▶ **Study material**
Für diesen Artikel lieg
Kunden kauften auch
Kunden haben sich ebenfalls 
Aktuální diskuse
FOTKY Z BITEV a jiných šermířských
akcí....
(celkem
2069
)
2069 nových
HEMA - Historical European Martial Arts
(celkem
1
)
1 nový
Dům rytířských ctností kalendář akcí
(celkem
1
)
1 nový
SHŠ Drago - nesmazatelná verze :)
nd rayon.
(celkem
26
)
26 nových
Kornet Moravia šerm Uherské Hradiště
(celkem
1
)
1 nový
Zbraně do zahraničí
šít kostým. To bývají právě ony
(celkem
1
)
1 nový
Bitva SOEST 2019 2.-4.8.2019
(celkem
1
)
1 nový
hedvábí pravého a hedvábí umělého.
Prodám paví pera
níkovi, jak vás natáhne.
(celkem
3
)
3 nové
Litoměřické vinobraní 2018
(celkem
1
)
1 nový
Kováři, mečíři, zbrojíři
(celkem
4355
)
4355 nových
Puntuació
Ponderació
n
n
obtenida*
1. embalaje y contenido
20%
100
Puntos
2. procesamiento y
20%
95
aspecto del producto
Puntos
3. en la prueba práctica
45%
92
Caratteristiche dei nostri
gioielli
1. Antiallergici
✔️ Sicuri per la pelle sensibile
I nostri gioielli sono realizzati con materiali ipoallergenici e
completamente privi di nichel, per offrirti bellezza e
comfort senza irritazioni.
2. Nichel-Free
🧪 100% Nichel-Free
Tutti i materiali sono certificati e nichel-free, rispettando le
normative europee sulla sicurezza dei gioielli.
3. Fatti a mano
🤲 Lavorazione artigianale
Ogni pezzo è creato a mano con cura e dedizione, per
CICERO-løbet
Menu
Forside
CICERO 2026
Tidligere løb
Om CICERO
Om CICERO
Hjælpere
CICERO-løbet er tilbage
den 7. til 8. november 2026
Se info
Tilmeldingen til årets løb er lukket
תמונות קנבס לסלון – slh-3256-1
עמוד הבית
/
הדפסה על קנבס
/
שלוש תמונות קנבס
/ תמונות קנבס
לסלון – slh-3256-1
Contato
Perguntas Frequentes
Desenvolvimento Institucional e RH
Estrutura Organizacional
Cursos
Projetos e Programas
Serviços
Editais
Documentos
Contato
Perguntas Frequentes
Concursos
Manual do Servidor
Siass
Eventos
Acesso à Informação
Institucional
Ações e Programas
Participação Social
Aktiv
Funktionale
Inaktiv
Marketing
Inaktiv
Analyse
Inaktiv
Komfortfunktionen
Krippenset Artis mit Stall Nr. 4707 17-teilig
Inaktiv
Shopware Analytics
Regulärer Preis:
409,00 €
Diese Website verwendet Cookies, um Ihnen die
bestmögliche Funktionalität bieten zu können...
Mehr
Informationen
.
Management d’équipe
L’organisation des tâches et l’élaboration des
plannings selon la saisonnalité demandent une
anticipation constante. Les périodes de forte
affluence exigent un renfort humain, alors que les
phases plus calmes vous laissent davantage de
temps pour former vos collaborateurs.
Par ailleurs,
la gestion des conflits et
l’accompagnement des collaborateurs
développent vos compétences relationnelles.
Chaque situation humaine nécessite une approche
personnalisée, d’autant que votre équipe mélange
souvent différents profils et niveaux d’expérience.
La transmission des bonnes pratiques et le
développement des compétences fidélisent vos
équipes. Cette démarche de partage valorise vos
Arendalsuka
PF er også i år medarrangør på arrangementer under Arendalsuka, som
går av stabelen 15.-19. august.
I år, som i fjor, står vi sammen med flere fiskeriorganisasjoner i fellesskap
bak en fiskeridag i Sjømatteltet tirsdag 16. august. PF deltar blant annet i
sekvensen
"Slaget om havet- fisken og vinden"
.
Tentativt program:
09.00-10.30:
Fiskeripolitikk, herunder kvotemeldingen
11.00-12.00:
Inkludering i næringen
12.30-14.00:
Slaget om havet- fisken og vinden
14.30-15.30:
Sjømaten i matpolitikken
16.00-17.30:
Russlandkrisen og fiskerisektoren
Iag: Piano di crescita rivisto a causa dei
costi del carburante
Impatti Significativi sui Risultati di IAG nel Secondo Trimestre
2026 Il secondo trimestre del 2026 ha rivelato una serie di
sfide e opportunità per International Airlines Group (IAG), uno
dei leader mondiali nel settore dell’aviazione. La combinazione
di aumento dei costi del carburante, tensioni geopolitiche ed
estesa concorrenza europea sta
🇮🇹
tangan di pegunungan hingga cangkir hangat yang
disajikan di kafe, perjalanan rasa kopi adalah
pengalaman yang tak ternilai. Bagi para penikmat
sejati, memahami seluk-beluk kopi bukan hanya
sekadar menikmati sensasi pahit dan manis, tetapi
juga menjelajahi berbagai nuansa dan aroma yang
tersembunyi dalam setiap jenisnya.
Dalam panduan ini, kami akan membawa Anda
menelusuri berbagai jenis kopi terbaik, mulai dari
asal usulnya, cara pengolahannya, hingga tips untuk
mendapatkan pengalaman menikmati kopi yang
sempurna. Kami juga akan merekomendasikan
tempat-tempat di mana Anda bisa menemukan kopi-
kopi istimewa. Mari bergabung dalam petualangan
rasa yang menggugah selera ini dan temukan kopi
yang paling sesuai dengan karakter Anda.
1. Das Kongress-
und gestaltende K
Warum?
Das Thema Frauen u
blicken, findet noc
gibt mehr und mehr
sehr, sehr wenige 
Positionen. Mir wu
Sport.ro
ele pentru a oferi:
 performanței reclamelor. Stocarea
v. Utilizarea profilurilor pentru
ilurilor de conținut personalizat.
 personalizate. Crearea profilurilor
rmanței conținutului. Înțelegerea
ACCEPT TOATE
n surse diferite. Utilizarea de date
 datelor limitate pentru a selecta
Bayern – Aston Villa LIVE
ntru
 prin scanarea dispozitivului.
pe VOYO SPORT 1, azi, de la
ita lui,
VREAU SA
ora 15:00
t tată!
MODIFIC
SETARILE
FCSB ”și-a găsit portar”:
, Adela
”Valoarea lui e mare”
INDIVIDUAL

▶ **Exercise aim**
Having read the material, return all of it word for word.

▶ **Solution to this task**
Für diesen Artikel lieg
Kunden kauften auch
Kunden haben sich ebenfalls 
Aktuální diskuse
FOTKY Z BITEV a jiných šermířských
akcí....
(celkem
2069
)
2069 nových
HEMA - Historical European Martial Arts
(celkem
1
)
1 nový
Dům rytířských ctností kalendář akcí
(celkem
1
)
1 nový
SHŠ Drago - nesmazatelná verze :)
nd rayon.
(celkem
26
)
26 nových
Kornet Moravia šerm Uherské Hradiště
(celkem
1
)
1 nový
Zbraně do zahraničí
šít kostým. To bývají právě ony
(celkem
1
)
1 nový
Bitva SOEST 2019 2.-4.8.2019
(celkem
1
)
1 nový
hedvábí pravého a hedvábí umělého.
Prodám paví pera
níkovi, jak vás natáhne.
(celkem
3
)
3 nové
Litoměřické vinobraní 2018
(celkem
1
)
1 nový
Kováři, mečíři, zbrojíři
(celkem
4355
)
4355 nových
Puntuació
Ponderació
n
n
obtenida*
1. embalaje y contenido
20%
100
Puntos
2. procesamiento y
20%
95
aspecto del producto
Puntos
3. en la prueba práctica
45%
92
Caratteristiche dei nostri
gioielli
1. Antiallergici
✔️ Sicuri per la pelle sensibile
I nostri gioielli sono realizzati con materiali ipoallergenici e
completamente privi di nichel, per offrirti bellezza e
comfort senza irritazioni.
2. Nichel-Free
🧪 100% Nichel-Free
Tutti i materiali sono certificati e nichel-free, rispettando le
normative europee sulla sicurezza dei gioielli.
3. Fatti a mano
🤲 Lavorazione artigianale
Ogni pezzo è creato a mano con cura e dedizione, per
CICERO-løbet
Menu
Forside
CICERO 2026
Tidligere løb
Om CICERO
Om CICERO
Hjælpere
CICERO-løbet er tilbage
den 7. til 8. november 2026
Se info
Tilmeldingen til årets løb er lukket
תמונות קנבס לסלון – slh-3256-1
עמוד הבית
/
הדפסה על קנבס
/
שלוש תמונות קנבס
/ תמונות קנבס
לסלון – slh-3256-1
Contato
Perguntas Frequentes
Desenvolvimento Institucional e RH
Estrutura Organizacional
Cursos
Projetos e Programas
Serviços
Editais
Documentos
Contato
Perguntas Frequentes
Concursos
Manual do Servidor
Siass
Eventos
Acesso à Informação
Institucional
Ações e Programas
Participação Social
Aktiv
Funktionale
Inaktiv
Marketing
Inaktiv
Analyse
Inaktiv
Komfortfunktionen
Krippenset Artis mit Stall Nr. 4707 17-teilig
Inaktiv
Shopware Analytics
Regulärer Preis:
409,00 €
Diese Website verwendet Cookies, um Ihnen die
bestmögliche Funktionalität bieten zu können...
Mehr
Informationen
.
Management d’équipe
L’organisation des tâches et l’élaboration des
plannings selon la saisonnalité demandent une
anticipation constante. Les périodes de forte
affluence exigent un renfort humain, alors que les
phases plus calmes vous laissent davantage de
temps pour former vos collaborateurs.
Par ailleurs,
la gestion des conflits et
l’accompagnement des collaborateurs
développent vos compétences relationnelles.
Chaque situation humaine nécessite une approche
personnalisée, d’autant que votre équipe mélange
souvent différents profils et niveaux d’expérience.
La transmission des bonnes pratiques et le
développement des compétences fidélisent vos
équipes. Cette démarche de partage valorise vos
Arendalsuka
PF er også i år medarrangør på arrangementer under Arendalsuka, som
går av stabelen 15.-19. august.
I år, som i fjor, står vi sammen med flere fiskeriorganisasjoner i fellesskap
bak en fiskeridag i Sjømatteltet tirsdag 16. august. PF deltar blant annet i
sekvensen
"Slaget om havet- fisken og vinden"
.
Tentativt program:
09.00-10.30:
Fiskeripolitikk, herunder kvotemeldingen
11.00-12.00:
Inkludering i næringen
12.30-14.00:
Slaget om havet- fisken og vinden
14.30-15.30:
Sjømaten i matpolitikken
16.00-17.30:
Russlandkrisen og fiskerisektoren
Iag: Piano di crescita rivisto a causa dei
costi del carburante
Impatti Significativi sui Risultati di IAG nel Secondo Trimestre
2026 Il secondo trimestre del 2026 ha rivelato una serie di
sfide e opportunità per International Airlines Group (IAG), uno
dei leader mondiali nel settore dell’aviazione. La combinazione
di aumento dei costi del carburante, tensioni geopolitiche ed
estesa concorrenza europea sta
🇮🇹
tangan di pegunungan hingga cangkir hangat yang
disajikan di kafe, perjalanan rasa kopi adalah
pengalaman yang tak ternilai. Bagi para penikmat
sejati, memahami seluk-beluk kopi bukan hanya
sekadar menikmati sensasi pahit dan manis, tetapi
juga menjelajahi berbagai nuansa dan aroma yang
tersembunyi dalam setiap jenisnya.
Dalam panduan ini, kami akan membawa Anda
menelusuri berbagai jenis kopi terbaik, mulai dari
asal usulnya, cara pengolahannya, hingga tips untuk
mendapatkan pengalaman menikmati kopi yang
sempurna. Kami juga akan merekomendasikan
tempat-tempat di mana Anda bisa menemukan kopi-
kopi istimewa. Mari bergabung dalam petualangan
rasa yang menggugah selera ini dan temukan kopi
yang paling sesuai dengan karakter Anda.
1. Das Kongress-
und gestaltende K
Warum?
Das Thema Frauen u
blicken, findet noc
gibt mehr und mehr
sehr, sehr wenige 
Positionen. Mir wu
Sport.ro
ele pentru a oferi:
 performanței reclamelor. Stocarea
v. Utilizarea profilurilor pentru
ilurilor de conținut personalizat.
 personalizate. Crearea profilurilor
rmanței conținutului. Înțelegerea
ACCEPT TOATE
n surse diferite. Utilizarea de date
 datelor limitate pentru a selecta
Bayern – Aston Villa LIVE
ntru
 prin scanarea dispozitivului.
pe VOYO SPORT 1, azi, de la
ita lui,
VREAU SA
ora 15:00
t tată!
MODIFIC
SETARILE
FCSB ”și-a găsit portar”:
, Adela
”Valoarea lui e mare”
INDIVIDUAL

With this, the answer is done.